WebAssembly/wasi-sdk

Why does wasi-threads require import-memory?

anuraaga opened this issue · 5 comments

I have been playing with threads support and noticed this point in the cmake file that wasi-threads requires import-memory

https://github.com/WebAssembly/wasi-sdk/blob/main/wasi-sdk-pthread.cmake#L12

Just to get an understanding of things, I was wondering why this is actually required? I have tried compiling the same module with it enabled and disabled and the difference seems to be

yes import-memory:

(import "env" "memory" (memory (;0;) 3))
  (func $__wasm_init_memory (type 1)
    i32.const 65056
    i32.const 0
    i32.const 3172
    memory.fill)
(export "memory" (memory 0))
(start $__wasm_init_memory)

no import-memory:

(memory (;0;) 3)
(export "memory" (memory 0))

Imported, it initializes the imported memory, not imported, it uses guest memory which should be automatically initialized. In terms of atomics, both should work the same way right?
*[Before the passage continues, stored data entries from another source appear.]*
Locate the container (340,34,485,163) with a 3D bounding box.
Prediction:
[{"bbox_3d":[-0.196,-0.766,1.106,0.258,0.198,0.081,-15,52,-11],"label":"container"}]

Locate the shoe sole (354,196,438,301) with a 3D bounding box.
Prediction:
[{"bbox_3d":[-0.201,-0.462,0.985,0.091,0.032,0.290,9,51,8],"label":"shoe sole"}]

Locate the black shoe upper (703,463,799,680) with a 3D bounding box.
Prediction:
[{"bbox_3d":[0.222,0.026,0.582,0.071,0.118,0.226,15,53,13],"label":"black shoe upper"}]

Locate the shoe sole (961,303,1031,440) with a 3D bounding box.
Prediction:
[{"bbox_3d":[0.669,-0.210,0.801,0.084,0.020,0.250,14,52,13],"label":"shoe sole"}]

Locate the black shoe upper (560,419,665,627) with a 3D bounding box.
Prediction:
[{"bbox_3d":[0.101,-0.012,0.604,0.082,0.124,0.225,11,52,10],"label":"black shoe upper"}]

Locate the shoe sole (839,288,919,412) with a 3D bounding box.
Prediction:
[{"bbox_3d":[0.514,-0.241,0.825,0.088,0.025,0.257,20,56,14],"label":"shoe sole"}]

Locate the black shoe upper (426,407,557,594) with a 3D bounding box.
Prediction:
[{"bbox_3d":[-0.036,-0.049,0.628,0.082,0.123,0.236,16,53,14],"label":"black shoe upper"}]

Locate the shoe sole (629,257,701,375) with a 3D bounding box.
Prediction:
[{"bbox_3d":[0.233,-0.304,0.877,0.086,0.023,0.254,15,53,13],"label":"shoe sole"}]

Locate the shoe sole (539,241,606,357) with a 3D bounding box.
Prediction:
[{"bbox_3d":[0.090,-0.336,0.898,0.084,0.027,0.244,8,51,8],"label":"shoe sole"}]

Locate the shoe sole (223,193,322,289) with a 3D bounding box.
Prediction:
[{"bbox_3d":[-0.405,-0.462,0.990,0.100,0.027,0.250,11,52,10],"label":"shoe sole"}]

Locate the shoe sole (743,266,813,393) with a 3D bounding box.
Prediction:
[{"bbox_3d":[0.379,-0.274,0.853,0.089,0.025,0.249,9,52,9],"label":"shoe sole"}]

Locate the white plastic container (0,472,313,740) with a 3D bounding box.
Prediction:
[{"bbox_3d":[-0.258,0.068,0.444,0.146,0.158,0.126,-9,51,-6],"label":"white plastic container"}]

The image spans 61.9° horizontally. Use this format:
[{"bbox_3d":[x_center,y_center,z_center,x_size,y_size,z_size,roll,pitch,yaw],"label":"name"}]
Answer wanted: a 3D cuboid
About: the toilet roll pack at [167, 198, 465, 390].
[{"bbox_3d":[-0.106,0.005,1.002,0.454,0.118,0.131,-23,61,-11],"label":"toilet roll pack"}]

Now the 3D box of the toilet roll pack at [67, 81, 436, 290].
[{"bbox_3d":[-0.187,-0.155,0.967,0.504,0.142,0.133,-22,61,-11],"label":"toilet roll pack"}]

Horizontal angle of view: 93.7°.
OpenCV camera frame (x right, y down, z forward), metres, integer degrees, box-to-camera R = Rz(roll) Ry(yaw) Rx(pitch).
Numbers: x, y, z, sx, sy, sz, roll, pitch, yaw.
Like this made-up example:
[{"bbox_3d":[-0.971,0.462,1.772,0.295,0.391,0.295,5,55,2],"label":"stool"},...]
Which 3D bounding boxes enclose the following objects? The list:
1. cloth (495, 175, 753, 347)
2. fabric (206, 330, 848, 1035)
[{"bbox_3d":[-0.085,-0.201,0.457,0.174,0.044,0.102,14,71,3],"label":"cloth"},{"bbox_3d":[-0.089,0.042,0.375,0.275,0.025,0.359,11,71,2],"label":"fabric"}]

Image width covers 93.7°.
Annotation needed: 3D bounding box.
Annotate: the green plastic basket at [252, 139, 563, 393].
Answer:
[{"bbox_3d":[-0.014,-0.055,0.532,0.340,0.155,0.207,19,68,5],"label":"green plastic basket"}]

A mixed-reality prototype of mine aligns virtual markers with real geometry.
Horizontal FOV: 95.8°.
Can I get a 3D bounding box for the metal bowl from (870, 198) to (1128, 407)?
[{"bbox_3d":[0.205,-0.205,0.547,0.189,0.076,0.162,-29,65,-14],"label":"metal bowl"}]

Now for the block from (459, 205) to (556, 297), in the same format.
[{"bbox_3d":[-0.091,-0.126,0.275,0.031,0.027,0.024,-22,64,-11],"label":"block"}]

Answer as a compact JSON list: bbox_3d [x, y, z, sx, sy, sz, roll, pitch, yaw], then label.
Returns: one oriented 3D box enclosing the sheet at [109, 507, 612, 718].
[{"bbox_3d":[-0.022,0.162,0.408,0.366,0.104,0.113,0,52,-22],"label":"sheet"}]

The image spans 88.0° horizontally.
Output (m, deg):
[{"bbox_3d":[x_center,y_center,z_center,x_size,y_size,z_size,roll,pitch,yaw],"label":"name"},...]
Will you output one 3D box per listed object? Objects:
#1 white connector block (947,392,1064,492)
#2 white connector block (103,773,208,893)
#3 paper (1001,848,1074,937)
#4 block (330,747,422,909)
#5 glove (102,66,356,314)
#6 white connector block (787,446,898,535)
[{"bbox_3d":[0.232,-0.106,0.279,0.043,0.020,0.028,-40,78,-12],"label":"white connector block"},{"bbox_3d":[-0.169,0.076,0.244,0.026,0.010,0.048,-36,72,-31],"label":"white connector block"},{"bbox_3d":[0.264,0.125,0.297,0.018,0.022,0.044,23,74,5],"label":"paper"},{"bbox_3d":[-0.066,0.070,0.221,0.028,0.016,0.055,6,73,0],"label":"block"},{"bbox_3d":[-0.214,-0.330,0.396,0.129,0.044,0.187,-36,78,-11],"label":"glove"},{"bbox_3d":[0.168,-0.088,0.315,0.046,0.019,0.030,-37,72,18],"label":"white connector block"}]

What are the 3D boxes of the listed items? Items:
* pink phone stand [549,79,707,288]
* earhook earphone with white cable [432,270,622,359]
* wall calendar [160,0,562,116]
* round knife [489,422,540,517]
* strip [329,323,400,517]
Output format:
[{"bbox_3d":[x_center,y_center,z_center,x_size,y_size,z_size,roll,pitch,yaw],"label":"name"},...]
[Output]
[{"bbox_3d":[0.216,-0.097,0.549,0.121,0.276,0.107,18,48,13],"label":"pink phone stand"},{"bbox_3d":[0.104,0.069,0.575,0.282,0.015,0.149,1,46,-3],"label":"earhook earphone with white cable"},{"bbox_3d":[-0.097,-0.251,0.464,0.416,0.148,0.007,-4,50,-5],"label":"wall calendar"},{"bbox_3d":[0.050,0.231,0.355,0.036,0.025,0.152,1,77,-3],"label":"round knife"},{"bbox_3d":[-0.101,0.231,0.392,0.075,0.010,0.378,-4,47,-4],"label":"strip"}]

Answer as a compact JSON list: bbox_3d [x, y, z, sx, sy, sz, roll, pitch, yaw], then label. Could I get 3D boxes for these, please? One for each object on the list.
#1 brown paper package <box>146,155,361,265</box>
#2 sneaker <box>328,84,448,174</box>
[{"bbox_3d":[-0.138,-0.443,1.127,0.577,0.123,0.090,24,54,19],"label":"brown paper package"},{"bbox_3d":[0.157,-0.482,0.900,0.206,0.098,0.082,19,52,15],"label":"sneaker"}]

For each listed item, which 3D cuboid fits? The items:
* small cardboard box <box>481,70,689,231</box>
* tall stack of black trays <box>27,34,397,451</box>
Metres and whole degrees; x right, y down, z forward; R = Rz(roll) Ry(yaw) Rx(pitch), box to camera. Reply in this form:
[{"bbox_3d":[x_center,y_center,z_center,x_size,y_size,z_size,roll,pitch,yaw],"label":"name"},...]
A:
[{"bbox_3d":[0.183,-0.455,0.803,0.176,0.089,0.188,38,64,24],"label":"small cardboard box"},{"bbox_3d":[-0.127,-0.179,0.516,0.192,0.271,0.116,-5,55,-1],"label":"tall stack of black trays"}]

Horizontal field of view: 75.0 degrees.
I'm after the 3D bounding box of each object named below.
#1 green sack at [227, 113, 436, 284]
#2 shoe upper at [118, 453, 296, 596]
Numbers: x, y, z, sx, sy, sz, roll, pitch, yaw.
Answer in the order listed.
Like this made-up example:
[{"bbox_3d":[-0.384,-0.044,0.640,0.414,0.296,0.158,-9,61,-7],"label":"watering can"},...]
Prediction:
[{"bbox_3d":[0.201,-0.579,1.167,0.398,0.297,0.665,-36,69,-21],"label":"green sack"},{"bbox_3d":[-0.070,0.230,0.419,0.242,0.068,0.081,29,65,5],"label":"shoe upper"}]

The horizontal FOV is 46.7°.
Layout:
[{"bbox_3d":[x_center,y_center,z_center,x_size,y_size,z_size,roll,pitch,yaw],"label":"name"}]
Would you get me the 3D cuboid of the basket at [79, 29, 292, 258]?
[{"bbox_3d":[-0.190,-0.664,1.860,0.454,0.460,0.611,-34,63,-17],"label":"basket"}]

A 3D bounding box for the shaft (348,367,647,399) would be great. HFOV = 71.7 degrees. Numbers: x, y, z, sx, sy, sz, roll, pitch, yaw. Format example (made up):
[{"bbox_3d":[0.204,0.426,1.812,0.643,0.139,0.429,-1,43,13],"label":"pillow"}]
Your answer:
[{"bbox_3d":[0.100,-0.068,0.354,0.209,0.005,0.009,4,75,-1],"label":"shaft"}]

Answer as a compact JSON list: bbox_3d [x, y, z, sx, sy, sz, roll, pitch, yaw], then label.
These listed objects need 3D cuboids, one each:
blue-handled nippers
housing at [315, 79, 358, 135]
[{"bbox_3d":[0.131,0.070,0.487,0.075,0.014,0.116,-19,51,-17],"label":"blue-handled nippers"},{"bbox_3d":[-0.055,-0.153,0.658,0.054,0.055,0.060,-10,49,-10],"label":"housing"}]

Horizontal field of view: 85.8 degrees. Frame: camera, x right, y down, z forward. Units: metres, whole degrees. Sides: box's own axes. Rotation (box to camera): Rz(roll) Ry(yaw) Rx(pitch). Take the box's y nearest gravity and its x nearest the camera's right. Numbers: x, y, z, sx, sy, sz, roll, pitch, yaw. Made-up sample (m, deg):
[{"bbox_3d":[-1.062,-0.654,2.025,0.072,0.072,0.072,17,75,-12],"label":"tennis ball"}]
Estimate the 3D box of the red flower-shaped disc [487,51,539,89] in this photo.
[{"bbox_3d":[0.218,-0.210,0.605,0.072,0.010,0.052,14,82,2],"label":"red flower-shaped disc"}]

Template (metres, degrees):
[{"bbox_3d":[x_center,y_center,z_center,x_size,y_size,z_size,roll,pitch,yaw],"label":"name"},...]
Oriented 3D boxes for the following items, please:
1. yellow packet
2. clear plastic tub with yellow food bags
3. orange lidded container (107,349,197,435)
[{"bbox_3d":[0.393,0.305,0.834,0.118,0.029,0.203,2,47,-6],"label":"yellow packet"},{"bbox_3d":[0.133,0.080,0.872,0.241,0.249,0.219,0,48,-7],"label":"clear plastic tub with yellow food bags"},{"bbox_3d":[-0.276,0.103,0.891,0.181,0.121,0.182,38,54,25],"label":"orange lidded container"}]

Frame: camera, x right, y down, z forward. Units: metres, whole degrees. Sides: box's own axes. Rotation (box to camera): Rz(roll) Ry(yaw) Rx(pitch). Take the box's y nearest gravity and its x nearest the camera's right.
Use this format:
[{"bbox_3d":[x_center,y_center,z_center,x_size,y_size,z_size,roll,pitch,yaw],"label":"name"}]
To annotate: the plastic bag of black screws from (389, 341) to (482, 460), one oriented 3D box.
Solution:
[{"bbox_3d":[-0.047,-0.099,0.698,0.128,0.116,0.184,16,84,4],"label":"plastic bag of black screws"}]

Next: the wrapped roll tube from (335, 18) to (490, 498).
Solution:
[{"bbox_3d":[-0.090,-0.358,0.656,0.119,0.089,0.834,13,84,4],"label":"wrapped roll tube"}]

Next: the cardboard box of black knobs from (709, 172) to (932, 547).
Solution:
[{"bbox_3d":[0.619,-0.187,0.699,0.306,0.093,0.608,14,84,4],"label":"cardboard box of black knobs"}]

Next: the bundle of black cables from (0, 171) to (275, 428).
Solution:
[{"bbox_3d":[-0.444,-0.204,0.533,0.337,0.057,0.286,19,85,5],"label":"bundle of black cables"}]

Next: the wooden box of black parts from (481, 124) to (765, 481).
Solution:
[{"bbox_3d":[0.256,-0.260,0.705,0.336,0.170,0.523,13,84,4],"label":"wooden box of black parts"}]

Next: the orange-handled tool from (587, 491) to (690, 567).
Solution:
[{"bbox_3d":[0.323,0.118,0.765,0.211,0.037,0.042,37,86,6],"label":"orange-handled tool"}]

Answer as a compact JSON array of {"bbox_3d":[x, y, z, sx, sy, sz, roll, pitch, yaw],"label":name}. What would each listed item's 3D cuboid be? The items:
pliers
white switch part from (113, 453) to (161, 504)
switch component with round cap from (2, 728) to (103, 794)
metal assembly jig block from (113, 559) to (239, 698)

A hunch is that there is an assumption that multiple threads requires multiple instantiated modules, with a shared memory they import. But I can imagine a runtime just instantiating a single module and allowing multiple threads to call functions in it with reactor mode - is my understanding correct that in such a scenario, import-memory isn't actually required?

Thanks, just want to confirm my understanding on this.

sbc100 commented

Your understanding is correct. As of today, wasi-threads is based on the "instance-per-thread" model. For more information see: https://github.com/WebAssembly/wasi-threads#design-choice-instance-per-thread

Ah thanks for that link, I was only looking at

https://github.com/WebAssembly/threads

I am mainly interested in having atomics available and calling the same Wasm function from multiple host threads, not guest threads. This also needs the -threads triple to have atomics available while thread creation functions are not used. In this case, is there anything about LLVM or wasi-libc that is known to not function with a model of single instance called from multiple host threads?

The very high level context is I am trying to remove the global lock and multiple module instantiation in https://github.com/wasilibs/go-re2 because it results in a lot more memory usage and reduced concurrency - while I have some simple wat working ok, not the actually compiled re2. If it's known that using a single module can't work, then I'll need to look at how to support a multiple module scheme.

sbc100 commented

Yes, I think there are thing that would break if you tried to concurrently call into a single instance from multiple host threads. The most obvious one that comes for mind is that wasm globals are expected to not be shared in the current model. They are effectively TLS. We use wasm globals for things like __tls_base and __stack_pointer.. so if you try to run wasm code in the same instance from two different threads they will race to update the __stack_pointer and clobber each other.

sbc100 commented

Also, because the pthread id itself is accessed via a wasm global I think many of the pthread primitives would be broken since all your "threads" would appear to be the same thread at the libc level (i.e. they would all report the same pthread_self())

Got it - thanks for the explanation, that clears things up a lot. Glad to have random memory corruption explainable rather than not explainable :)